57 entry daha
  • çok sevdiğim bir duvar yazısı vardır: iyi insanlar cennete gider değil, iyi insanlar nereye giderse orası cennet olur.

    bu mantıkla hareket edersek tabii "kötü" insanları da bir araya koyarsan orası cehennem olacak ve onlar zaten hayatı birbirlerine zindan edeceklerdir.

    diziyi izlerken hep bunu hatırlıyorum. ama işler hiç de beklediğimiz gibi gitmiyor.

    neyse işte dizi beni çok güldürdü, güldürürken de düşündürdü. bu dünya, öbür dünya, iyilikler, kötülükler, bencillikler.
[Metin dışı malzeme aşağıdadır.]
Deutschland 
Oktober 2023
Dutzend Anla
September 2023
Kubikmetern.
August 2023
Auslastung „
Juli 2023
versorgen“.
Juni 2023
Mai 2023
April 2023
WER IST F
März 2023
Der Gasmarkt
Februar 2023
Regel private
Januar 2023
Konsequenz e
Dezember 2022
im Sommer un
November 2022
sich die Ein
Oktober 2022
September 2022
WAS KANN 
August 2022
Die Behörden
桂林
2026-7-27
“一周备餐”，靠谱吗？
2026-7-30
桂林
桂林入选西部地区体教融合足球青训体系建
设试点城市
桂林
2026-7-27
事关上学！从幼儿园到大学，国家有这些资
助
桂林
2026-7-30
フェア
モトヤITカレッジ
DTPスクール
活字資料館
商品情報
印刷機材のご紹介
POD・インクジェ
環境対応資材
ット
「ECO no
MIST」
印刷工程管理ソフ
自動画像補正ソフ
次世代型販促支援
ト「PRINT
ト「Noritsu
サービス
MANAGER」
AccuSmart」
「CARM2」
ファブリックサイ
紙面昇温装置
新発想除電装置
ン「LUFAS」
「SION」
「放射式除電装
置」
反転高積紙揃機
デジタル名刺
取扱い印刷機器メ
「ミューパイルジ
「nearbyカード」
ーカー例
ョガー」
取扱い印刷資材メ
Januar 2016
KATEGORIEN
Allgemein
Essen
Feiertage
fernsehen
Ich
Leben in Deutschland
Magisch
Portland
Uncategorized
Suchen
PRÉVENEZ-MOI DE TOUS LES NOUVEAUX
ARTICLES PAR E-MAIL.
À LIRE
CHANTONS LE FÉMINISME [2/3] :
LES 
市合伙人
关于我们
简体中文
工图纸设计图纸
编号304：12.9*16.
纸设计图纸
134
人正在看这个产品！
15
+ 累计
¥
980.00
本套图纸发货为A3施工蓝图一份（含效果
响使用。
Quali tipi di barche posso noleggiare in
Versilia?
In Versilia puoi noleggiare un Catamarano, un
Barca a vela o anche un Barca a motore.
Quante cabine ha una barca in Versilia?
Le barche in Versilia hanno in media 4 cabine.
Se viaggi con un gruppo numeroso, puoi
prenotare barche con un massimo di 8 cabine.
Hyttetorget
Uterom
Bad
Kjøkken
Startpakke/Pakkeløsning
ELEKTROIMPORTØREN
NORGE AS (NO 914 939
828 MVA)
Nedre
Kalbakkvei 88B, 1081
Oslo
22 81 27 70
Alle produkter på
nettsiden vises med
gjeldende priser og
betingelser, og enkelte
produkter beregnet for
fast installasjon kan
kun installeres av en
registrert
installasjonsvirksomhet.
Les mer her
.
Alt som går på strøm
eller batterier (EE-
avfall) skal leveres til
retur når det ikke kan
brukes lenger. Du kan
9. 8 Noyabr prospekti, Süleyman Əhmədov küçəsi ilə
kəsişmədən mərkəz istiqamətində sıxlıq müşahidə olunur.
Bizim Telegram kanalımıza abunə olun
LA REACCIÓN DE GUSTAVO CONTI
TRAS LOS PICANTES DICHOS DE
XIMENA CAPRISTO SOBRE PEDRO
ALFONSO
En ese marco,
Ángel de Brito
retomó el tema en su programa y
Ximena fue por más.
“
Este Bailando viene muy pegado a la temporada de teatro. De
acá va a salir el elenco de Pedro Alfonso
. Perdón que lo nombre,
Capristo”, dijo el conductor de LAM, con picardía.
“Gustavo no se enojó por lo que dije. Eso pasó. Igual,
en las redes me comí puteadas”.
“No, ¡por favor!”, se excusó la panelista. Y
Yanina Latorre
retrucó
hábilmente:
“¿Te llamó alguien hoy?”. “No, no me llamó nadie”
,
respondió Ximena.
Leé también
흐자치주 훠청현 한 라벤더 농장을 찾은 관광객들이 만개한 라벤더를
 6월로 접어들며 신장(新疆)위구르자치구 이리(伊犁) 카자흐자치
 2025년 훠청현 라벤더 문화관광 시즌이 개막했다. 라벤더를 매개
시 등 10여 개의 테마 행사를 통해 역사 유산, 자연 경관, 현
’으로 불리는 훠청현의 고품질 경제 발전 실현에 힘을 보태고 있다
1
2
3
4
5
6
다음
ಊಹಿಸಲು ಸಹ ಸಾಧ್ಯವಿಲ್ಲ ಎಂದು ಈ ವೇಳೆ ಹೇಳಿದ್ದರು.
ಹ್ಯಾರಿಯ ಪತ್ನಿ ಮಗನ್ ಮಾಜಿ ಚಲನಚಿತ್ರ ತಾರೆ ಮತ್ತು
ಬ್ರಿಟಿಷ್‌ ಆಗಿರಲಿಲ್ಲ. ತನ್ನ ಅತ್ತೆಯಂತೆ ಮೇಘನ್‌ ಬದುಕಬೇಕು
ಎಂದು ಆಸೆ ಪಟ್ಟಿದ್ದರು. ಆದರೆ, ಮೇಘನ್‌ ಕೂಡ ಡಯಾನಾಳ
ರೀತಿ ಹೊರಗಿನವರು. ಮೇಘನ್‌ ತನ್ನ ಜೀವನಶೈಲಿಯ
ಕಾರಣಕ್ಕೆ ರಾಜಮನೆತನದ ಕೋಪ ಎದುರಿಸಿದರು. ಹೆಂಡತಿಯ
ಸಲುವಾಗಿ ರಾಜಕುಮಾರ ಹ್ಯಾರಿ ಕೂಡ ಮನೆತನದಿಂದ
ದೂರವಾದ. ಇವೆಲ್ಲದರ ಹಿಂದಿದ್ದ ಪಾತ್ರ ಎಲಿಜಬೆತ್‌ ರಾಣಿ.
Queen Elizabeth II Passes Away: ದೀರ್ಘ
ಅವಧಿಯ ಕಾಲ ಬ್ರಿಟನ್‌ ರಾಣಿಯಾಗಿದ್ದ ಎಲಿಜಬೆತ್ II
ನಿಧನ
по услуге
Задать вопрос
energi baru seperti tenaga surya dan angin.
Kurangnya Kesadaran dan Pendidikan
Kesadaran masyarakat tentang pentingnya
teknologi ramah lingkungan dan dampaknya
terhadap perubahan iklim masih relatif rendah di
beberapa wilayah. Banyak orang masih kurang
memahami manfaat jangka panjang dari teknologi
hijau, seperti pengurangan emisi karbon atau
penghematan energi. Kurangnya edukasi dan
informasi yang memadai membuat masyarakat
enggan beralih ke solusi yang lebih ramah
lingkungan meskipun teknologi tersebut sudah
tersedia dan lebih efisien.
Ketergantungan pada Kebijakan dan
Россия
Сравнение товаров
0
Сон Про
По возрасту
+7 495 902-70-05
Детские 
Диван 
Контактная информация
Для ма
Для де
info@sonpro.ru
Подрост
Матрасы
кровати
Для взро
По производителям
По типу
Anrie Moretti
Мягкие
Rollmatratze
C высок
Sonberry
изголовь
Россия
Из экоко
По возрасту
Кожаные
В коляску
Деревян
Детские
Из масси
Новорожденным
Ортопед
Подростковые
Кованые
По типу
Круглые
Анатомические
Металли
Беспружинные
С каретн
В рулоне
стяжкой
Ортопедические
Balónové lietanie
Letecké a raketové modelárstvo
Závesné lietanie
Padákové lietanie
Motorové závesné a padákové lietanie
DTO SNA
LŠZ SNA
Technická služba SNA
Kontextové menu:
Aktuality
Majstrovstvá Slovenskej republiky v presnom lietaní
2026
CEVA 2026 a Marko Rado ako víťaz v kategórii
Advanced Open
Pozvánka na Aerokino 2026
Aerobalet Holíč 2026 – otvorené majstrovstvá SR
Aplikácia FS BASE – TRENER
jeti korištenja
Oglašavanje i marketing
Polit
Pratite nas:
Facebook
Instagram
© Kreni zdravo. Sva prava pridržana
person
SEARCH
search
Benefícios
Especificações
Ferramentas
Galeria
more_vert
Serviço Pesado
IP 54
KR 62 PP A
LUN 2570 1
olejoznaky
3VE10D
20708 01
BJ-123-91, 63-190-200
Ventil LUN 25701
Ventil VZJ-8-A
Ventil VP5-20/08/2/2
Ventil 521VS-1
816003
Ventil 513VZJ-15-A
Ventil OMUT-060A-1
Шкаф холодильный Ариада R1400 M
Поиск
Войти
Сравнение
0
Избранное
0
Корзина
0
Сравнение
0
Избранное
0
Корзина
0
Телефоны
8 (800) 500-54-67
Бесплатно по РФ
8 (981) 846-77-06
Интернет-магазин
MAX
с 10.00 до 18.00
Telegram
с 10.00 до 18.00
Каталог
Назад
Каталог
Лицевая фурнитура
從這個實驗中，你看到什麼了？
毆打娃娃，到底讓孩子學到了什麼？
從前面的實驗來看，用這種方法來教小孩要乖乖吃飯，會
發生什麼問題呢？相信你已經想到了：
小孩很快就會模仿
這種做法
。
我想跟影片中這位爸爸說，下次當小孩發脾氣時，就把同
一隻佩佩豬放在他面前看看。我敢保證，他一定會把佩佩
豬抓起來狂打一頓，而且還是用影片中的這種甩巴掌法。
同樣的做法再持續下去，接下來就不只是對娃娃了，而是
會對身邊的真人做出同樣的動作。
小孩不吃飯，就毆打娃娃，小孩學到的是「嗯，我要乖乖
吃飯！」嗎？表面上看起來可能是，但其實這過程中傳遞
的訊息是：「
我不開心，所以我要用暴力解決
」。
    geçen gün üniversitede kütüphane otoparkına girdim bütün yerler doluydu mesela. çıkmaya çalışan bir aracın arkasında da ona dar bir alan bırakmış lastiği patlamış bir araba vardı. dedim bunun çıktığı yere ben girerim. kimseye kaptırmamam lazım. sonrasında da kendimi "tamam lastikleri patlamış bu üzücü evet ama onlar orada duruyor olmasaydılar ben kesin bu park yerini bulamazdım" derken ve buna sevinirken buldum. ve fark ettim ki o an tam bir eleanor'dum. yine de çok kötü sayılmam. the good place olmasa da medium place'i hak ediyorum bence de.*

    neyse ikinci sezonunda birkaç nokta belki gereksiz uzatılmış diye düşündürebilir ki ben diziye bayıldığım için onları da bayıla bayıla izledim. her bir karakter bence oynadıkları karakterlere süper uymuşlar.

    üçüncü sezonda ilerlerken the good place bittiğinde hayatımda oluşacak kocaman boşluğa üzülüyorum ben şimdiden.